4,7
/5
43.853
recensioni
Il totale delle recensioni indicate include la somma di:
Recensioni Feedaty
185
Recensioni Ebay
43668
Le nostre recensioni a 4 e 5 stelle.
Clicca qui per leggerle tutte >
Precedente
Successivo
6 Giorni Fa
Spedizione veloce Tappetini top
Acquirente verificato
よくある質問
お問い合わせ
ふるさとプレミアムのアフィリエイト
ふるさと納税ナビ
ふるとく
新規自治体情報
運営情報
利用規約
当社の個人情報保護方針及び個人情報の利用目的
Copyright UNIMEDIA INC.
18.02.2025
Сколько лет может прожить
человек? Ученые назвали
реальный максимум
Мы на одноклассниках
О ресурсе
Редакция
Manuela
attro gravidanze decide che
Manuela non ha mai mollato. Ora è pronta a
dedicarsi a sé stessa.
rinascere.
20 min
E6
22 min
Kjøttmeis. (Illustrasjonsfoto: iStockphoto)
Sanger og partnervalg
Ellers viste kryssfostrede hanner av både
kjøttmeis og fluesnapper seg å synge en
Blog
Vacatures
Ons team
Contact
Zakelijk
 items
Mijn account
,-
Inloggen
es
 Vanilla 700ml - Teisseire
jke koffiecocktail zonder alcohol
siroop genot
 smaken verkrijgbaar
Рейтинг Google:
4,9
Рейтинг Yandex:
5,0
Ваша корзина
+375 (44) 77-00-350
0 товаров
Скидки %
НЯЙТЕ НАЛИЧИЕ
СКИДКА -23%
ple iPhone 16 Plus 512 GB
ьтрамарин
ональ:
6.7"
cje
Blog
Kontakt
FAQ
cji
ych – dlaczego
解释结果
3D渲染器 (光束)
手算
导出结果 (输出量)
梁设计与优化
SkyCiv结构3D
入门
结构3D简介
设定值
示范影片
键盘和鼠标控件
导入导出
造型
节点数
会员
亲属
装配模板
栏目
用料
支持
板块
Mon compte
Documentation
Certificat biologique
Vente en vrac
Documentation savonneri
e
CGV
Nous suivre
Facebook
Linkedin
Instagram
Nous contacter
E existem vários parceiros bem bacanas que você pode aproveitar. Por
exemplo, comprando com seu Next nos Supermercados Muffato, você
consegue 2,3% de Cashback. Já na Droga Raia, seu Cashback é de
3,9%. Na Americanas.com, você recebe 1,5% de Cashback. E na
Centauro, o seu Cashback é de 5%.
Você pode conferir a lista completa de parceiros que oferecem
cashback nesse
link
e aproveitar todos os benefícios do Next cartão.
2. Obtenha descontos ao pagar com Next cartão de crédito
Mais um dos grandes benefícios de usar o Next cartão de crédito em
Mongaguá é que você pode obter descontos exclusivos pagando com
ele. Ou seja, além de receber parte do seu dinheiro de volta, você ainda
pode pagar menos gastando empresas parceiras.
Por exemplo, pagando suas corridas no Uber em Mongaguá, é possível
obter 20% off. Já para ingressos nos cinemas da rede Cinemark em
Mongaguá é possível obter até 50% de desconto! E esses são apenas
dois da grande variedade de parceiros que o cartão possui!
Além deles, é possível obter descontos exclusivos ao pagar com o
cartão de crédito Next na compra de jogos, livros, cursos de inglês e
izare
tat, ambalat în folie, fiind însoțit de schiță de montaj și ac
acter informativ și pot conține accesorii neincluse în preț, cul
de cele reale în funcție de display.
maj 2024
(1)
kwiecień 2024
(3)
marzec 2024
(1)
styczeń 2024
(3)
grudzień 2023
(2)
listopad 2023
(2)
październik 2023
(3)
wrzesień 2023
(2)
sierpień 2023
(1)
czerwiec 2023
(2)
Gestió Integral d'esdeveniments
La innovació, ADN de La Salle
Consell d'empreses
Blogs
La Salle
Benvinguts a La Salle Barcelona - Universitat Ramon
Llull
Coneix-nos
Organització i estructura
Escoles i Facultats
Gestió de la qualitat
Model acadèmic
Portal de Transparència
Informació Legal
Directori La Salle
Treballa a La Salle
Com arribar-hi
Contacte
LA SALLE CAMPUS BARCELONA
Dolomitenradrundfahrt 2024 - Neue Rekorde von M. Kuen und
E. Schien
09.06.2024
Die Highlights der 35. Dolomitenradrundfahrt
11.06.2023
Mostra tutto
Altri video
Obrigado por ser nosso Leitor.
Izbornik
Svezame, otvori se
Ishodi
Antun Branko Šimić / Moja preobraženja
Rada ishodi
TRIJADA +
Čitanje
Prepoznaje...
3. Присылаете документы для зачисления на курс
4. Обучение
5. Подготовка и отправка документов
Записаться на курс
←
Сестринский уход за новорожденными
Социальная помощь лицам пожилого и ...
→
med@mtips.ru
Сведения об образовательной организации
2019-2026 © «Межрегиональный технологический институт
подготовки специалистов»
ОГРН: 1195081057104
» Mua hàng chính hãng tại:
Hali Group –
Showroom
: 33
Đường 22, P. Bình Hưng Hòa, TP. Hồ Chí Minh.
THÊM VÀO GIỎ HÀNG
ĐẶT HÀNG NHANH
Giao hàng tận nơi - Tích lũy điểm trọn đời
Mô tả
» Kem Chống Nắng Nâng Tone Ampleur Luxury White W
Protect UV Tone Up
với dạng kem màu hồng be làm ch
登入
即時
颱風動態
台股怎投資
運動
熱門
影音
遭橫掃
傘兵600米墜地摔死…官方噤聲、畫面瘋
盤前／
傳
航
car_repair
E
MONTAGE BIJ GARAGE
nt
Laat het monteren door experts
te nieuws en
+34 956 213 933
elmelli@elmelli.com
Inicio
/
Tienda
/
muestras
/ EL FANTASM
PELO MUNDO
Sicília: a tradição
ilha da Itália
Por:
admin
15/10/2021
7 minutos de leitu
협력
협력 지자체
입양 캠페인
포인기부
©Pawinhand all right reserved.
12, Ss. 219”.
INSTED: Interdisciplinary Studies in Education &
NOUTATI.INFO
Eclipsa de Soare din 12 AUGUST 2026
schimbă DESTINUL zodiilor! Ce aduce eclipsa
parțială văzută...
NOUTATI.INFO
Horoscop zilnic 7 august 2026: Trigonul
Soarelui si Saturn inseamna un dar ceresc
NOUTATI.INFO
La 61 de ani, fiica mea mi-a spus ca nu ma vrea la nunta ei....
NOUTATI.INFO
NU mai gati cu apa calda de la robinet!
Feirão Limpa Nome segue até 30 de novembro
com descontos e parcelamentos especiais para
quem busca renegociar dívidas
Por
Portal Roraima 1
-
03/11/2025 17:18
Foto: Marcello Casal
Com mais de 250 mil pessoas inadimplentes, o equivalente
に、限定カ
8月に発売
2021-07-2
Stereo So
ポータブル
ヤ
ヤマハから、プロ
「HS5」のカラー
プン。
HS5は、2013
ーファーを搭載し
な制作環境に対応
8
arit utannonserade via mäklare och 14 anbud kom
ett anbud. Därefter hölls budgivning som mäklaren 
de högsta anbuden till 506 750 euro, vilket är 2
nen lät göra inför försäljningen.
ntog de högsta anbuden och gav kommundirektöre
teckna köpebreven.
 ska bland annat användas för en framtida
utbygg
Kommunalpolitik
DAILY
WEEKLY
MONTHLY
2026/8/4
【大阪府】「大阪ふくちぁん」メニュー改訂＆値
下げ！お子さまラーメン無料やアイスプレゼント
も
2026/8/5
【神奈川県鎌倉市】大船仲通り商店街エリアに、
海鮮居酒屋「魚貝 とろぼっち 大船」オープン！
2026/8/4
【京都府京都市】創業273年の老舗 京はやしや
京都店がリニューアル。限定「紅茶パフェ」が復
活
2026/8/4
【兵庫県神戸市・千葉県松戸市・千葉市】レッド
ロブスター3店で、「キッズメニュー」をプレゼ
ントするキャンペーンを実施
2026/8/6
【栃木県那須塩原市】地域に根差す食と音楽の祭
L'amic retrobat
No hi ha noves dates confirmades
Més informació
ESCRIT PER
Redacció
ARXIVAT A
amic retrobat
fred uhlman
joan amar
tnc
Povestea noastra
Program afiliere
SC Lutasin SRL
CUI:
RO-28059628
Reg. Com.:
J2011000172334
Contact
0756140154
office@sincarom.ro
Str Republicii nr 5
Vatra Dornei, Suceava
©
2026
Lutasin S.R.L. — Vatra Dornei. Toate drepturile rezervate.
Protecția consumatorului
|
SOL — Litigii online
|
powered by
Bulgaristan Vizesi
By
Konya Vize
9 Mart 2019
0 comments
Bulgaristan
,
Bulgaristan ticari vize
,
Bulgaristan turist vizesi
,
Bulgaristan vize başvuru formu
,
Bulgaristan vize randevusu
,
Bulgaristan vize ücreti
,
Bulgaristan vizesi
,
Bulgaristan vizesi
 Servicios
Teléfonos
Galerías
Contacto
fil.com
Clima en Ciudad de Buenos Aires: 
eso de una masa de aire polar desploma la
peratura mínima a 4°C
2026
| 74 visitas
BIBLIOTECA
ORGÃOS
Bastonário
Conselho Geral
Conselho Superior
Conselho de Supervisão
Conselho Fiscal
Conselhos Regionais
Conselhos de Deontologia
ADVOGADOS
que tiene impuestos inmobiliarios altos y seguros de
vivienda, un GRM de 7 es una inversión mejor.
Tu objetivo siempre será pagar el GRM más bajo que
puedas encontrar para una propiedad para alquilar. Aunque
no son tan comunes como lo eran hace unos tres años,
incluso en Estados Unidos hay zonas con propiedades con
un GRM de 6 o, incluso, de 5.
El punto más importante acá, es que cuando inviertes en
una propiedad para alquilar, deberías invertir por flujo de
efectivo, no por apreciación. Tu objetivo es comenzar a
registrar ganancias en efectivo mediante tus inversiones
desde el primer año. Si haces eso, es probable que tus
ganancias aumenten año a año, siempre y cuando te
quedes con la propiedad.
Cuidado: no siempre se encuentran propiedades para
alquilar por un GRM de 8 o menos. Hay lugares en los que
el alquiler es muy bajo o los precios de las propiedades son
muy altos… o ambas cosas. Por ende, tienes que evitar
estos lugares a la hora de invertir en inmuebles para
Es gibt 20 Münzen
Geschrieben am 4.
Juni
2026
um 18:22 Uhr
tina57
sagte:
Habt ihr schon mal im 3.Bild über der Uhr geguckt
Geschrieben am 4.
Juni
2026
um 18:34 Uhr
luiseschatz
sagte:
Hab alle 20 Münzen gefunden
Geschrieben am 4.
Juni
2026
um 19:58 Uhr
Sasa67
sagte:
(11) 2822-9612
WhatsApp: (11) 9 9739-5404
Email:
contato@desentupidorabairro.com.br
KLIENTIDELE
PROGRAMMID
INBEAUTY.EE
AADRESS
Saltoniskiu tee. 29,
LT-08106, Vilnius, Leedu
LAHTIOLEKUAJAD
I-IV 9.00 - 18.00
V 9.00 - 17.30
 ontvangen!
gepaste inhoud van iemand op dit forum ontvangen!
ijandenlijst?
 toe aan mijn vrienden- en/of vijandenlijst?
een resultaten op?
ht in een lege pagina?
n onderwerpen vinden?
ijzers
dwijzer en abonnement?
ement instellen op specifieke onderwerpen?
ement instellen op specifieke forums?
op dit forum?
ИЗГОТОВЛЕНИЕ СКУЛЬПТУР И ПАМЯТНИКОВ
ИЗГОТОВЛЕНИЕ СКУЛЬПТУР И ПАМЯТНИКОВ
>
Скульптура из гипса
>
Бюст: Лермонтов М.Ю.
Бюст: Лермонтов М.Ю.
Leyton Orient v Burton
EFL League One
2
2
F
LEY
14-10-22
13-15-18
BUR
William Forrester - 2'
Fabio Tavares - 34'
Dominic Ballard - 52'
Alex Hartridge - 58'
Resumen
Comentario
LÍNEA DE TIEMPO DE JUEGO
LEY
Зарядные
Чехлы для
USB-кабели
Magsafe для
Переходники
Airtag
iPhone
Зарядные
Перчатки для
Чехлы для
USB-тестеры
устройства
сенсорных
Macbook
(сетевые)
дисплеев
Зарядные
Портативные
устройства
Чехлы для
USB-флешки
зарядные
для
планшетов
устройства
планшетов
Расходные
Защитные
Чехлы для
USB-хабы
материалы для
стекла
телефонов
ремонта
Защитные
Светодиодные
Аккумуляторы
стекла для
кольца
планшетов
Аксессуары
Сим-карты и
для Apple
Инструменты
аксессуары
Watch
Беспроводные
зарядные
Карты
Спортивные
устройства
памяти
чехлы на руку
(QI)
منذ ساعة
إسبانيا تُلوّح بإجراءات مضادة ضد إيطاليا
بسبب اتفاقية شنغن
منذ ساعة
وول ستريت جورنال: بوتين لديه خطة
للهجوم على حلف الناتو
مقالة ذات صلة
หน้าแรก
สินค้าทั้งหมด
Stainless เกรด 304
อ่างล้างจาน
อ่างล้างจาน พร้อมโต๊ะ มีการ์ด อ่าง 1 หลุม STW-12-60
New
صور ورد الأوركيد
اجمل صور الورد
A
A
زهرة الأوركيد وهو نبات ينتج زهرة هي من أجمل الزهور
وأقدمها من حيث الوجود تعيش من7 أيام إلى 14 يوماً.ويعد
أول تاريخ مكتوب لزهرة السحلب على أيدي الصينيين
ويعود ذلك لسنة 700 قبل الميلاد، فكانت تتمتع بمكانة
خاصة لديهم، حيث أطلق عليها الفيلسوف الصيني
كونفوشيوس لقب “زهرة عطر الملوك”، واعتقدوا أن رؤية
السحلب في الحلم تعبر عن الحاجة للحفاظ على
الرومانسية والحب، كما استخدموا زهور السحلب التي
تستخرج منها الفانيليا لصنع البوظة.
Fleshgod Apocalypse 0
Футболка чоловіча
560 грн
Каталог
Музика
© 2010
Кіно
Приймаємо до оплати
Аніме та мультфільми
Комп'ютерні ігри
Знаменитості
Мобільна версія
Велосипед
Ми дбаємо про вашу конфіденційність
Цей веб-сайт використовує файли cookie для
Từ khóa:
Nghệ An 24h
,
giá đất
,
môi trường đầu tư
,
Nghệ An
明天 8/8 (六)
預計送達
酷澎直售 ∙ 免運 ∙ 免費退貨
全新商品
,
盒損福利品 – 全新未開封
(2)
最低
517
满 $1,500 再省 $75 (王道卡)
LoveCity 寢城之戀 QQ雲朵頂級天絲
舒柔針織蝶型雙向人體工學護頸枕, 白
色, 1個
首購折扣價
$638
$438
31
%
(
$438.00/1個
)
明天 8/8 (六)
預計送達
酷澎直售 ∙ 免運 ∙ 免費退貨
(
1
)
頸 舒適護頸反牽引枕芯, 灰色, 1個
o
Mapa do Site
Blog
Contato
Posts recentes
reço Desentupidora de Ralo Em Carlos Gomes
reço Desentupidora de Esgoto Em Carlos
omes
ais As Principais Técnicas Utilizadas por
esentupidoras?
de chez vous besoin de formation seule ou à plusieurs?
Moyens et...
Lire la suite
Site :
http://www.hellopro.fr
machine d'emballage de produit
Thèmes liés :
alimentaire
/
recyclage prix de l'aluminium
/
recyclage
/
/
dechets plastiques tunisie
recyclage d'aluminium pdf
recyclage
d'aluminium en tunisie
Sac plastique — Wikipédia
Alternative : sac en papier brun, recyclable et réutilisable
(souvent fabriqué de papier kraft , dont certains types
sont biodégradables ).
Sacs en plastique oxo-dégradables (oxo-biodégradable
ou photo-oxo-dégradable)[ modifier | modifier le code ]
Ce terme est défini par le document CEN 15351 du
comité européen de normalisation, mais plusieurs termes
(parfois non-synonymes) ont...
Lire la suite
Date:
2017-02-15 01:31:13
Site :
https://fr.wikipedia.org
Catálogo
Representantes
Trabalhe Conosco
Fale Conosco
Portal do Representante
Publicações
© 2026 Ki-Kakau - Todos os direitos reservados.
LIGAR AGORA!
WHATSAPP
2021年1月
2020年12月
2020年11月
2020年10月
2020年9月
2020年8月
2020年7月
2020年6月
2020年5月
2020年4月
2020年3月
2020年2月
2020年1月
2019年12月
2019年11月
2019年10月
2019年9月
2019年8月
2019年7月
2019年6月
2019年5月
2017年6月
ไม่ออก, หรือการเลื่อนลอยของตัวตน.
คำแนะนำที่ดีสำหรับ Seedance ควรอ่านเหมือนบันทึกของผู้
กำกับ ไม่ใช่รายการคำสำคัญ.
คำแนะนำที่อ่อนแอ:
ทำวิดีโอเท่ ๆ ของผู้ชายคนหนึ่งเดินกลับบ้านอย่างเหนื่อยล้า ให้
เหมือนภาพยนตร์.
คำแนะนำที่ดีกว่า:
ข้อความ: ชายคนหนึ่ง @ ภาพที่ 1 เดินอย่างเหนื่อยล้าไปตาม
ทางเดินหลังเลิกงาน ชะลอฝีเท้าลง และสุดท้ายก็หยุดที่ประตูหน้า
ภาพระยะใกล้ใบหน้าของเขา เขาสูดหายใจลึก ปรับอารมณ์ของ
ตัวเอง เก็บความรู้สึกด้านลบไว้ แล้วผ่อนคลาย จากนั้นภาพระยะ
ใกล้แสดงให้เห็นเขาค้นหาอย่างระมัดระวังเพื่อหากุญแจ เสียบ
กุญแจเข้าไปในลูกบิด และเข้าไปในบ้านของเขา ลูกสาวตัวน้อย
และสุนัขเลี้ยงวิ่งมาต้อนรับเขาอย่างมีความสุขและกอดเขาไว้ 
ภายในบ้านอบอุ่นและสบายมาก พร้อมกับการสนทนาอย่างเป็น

▶ ASSIGNMENT
Among the entries above, the line containing "alimentaire", the line containing "comité européen de", and all lines between them are to be restated word for word; nothing else belongs in the reply.

▶ SOLUTION FOR THIS PROBLEM
alimentaire
/
recyclage prix de l'aluminium
/
recyclage
/
/
dechets plastiques tunisie
recyclage d'aluminium pdf
recyclage
d'aluminium en tunisie
Sac plastique — Wikipédia
Alternative : sac en papier brun, recyclable et réutilisable
(souvent fabriqué de papier kraft , dont certains types
sont biodégradables ).
Sacs en plastique oxo-dégradables (oxo-biodégradable
ou photo-oxo-dégradable)[ modifier | modifier le code ]
Ce terme est défini par le document CEN 15351 du
comité européen de normalisation, mais plusieurs termes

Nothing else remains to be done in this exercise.